> TASK INSTRUCTIONS
Only the lines from the beginning of the data through the line holding "Structures marked on" belong in the answer, printed exactly and without pictures.

> AVAILABLE DATA
%%

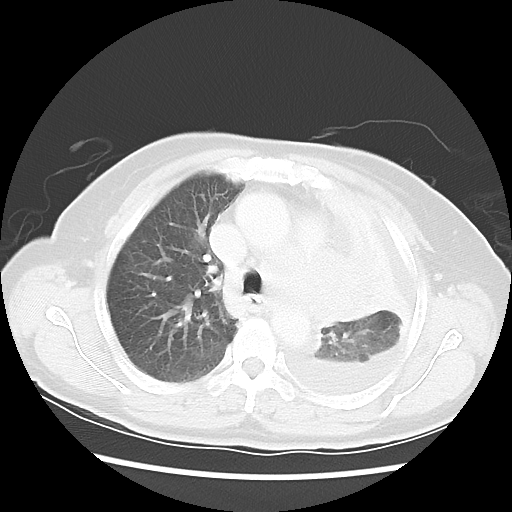
Chest CT, one axial slice. Slice 37 of 52 in the series (ordered by position). Reconstruction kernel LUNG. 120 kVp. Lung window (W 1500 / L -600 HU). 5 mm slice thickness. 512 × 512 image matrix, field of view 336 × 336 mm. Female patient, age 72 years. From the clinical record (not read from this slice): clinical TNM (as recorded): T4 N3 M1b; histopathological grade: G3.
Structures marked on this image (bounding box drawn by a radiologist):
- lung tumour (recorded histology: large cell carcinoma): bounding box <278,248,398,332> (left, top, right, bottom; pixels)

%%

> YOUR RESPONSE
Chest CT, one axial slice. Slice 37 of 52 in the series (ordered by position). Reconstruction kernel LUNG. 120 kVp. Lung window (W 1500 / L -600 HU). 5 mm slice thickness. 512 × 512 image matrix, field of view 336 × 336 mm. Female patient, age 72 years. From the clinical record (not read from this slice): clinical TNM (as recorded): T4 N3 M1b; histopathological grade: G3.
Structures marked on this image (bounding box drawn by a radiologist):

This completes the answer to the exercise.